U.S. District Judge David Ezra ended the government takeover of Unity House yesterday, although he allowed the court-appointed company that has been running the nonprofit to take an extra four months to wrap up ongoing collection lawsuits and financial negotiations.

Ezra also noted that there is a "serious" ongoing IRS civil audit of Unity House's finances and its status as a tax-exempt organization.

Although Rutledge is required to cut his connection to Unity House, control of the organization will be returned to a Rutledge-friendly board of directors.

Ezra said in court that he didn't know if the plea agreement reached by the government with Rutledge met the ends of justice, but noted: "While there were serious (additional) charges laid against him, they have not been proven, and he is not guilty."

He said the court is required to give the government "a wide bracket of deference" when it negotiates plea agreements.

Rutledge's son, Aaron, a co-defendant in the case, pleaded guilty to a misdemeanor criminal charge of witness harassment and will serve one year of probation.

The two men were charged with multiple counts of fraud and conspiracy in a lengthy criminal indictment returned in December 2004. If convicted of all the charges, they faced a maximum of 53 to 93 years in prison and hundreds of thousands of dollars in fines.

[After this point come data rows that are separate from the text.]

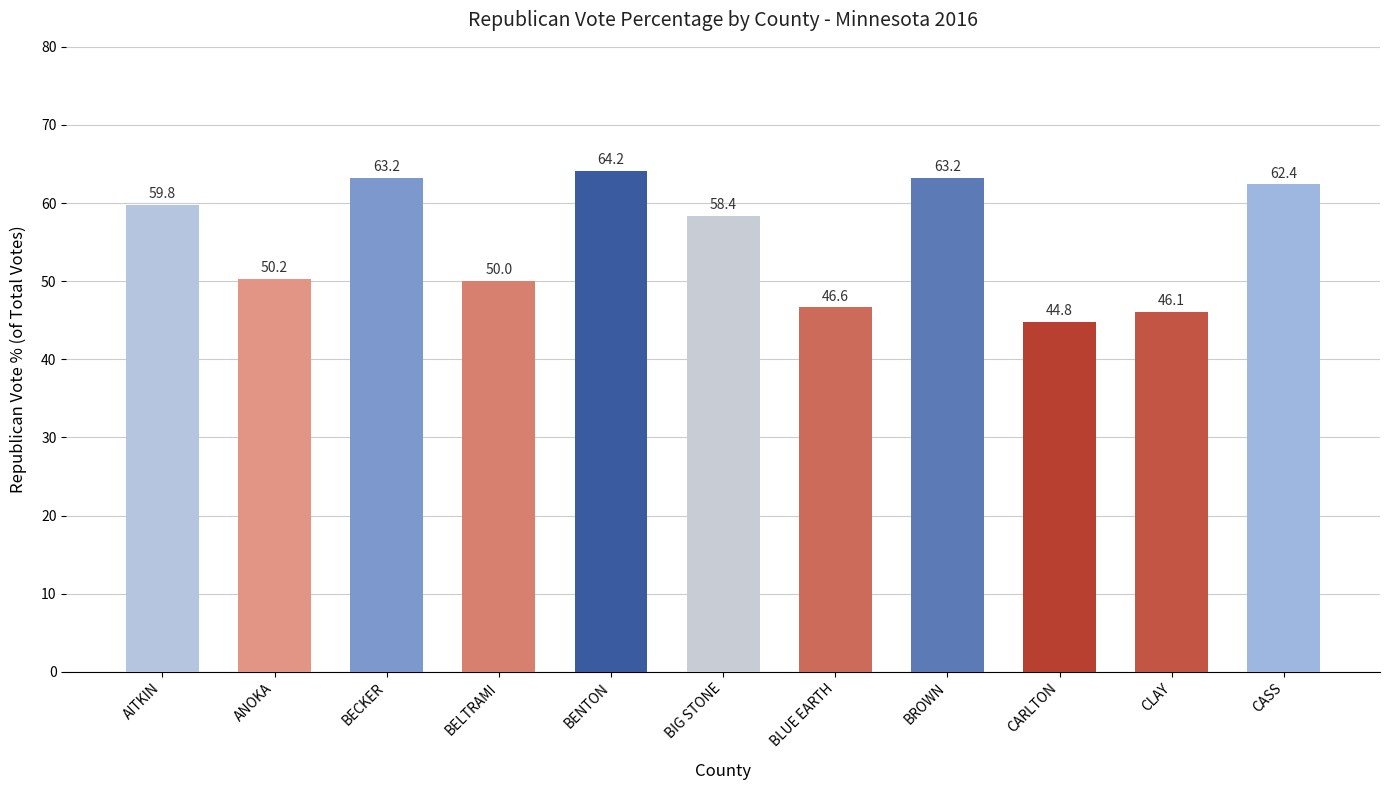

Which label corresponds to the largest value in the chart?

BENTON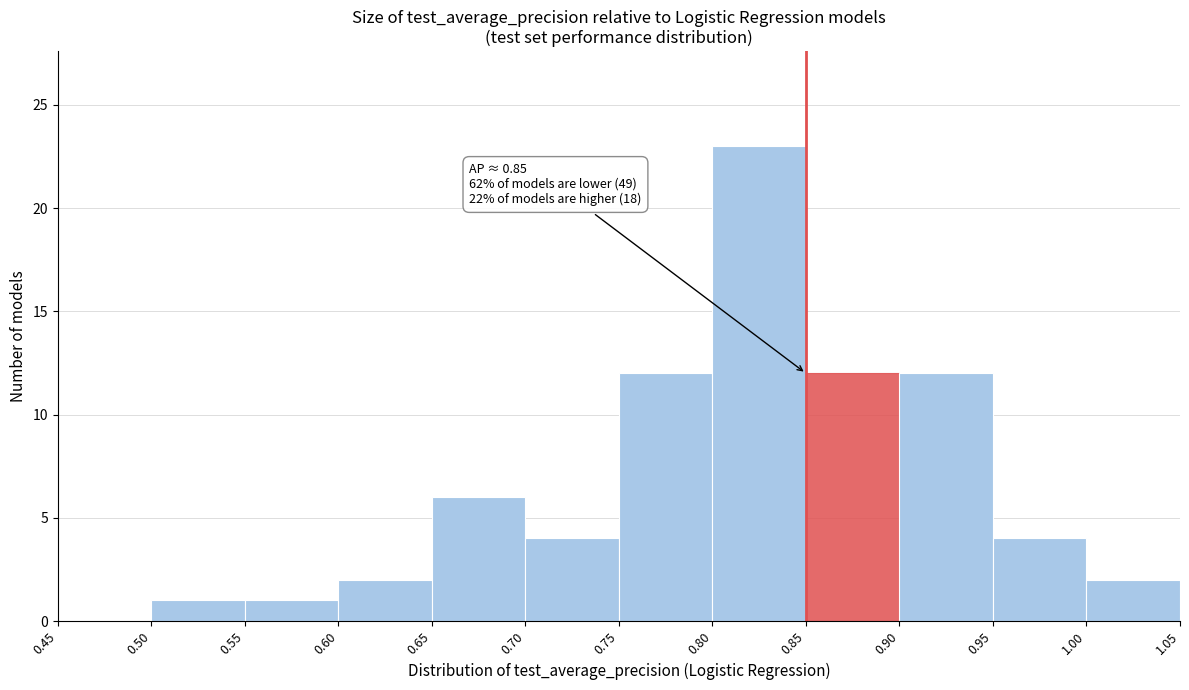

Which range on the x-axis has the tallest bar?

0.80 to 0.85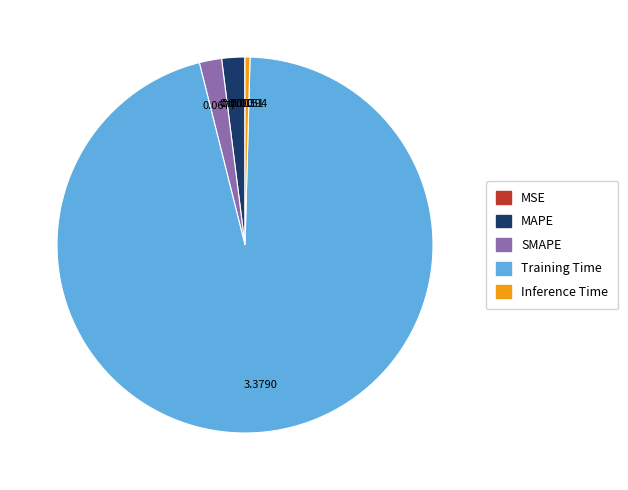

Do SMAPE and Training Time together represent more than half of the pie?

Yes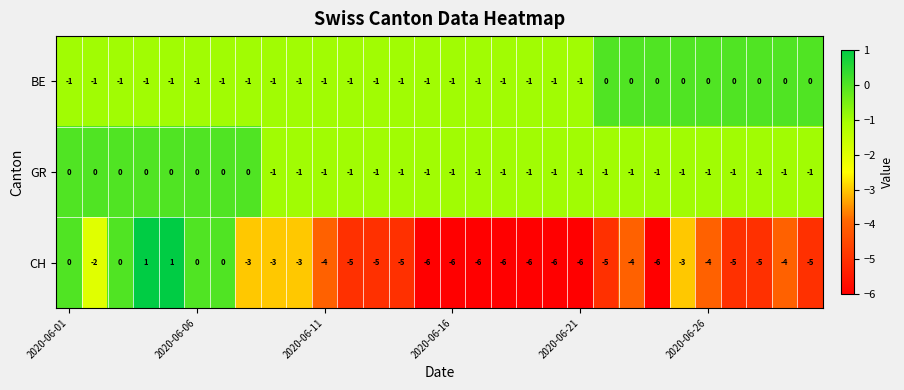

What is the difference between the maximum and minimum values in the CH series?

7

Ezra rejected an earlier, though similar, version of Tony Rutledge's plea agreement in November because it would have allowed Rutledge to return to a position of financial responsibility at Unity House. The judge said he again rejected a version of the agreement Friday because he wanted to be sure the court-appointed receiver running Unity House was allowed enough time to complete ongoing activities which are important to the nonprofit's 20,000 beneficiaries.

After the plea deal fell through Friday, an angry Tony Rutledge told reporters that he believed Ezra had been "biased against me for many years" and was part of a "conspiracy" with two former prosecutors in the case, Marshal Silverberg and Edward "Ted" Groves.

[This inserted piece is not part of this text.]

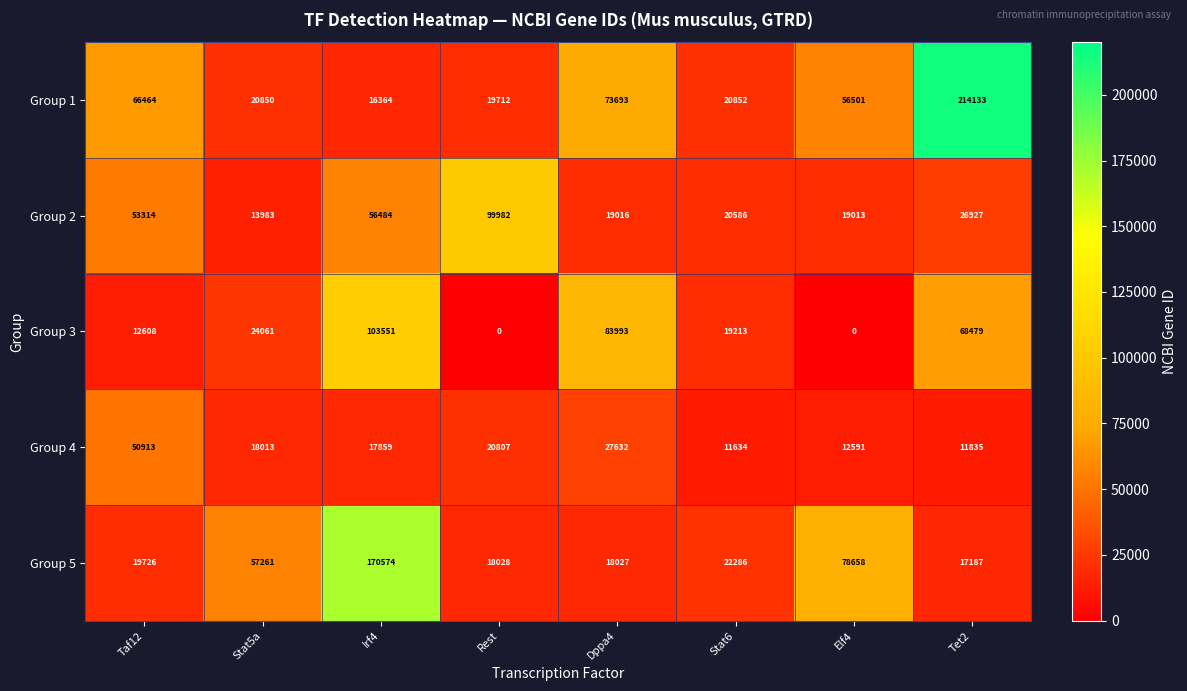

What is the difference between the Group 3 values at Taf12 and Stat6?

6605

Ezra denied those claims yesterday and said he wouldn't hold the comments against Rutledge.

"In all my years as a judge, that's maybe the first time a defendant has criticized the court before he was sentenced," Ezra said. "Usually it's after."

The prosecutors filed papers justifying the deal, but the papers were sealed because the government said making them public would unfairly expose legal strategies if the case had to go to trial and might cause "embarrassment" to witnesses in the case.

Rutledge's attorney Jeffrey Rawitz had high praise for the new team of prosecutors that took over the government case last summer, and harsh criticism for the two previous prosecutors.

Edmund Power and John Cox, two Washington-based attorneys from the Department of Justice who negotiated the plea bargain with the Rutledges, "are among the most honorable and decent prosecutors I've ever dealt with," said Rawitz.

But former prosecutors Silverberg, an assistant U.S. attorney in Hawai'i, and Groves, a former special attorney with the Department of Justice tax division, "represent the worst of the Department of Justice," said Rawitz.

Elliot Enoki, first assistant U.S. attorney in Hawai'i, said his office couldn't comment on Rawitz's statement. "Review of the conduct of federal attorneys is generally a function of another part of the Department of Justice," he said.

Groves, who left government service last year to go into private practice, in November called the government's plea bargain "a travesty of justice."

The ousted board of directors at Unity House that now moves back into power includes another of Tony Rutledge's sons, Anthony Rutledge Jr.

The plea deal empowers the reinstated Unity House directors to pay more than $1 million in legal fees owed by Tony and Aaron Rutledge. The board also is authorized to pay the men unspecified amounts in "severance pay" as well as compensate them for lost vacation, pension and health benefits.

Ezra must appoint two new members to the Unity House board of directors from a list of five names submitted by the Rutledges and the government. The names include former Honolulu Mayor Frank Fasi, two former city managing directors — D.G. "Andy" Anderson and Robert Fishman — former Unity House public relations consultant James Boersma and Charles La Bella, a former assistant U.S. Attorney in San Diego and Washington, D.C.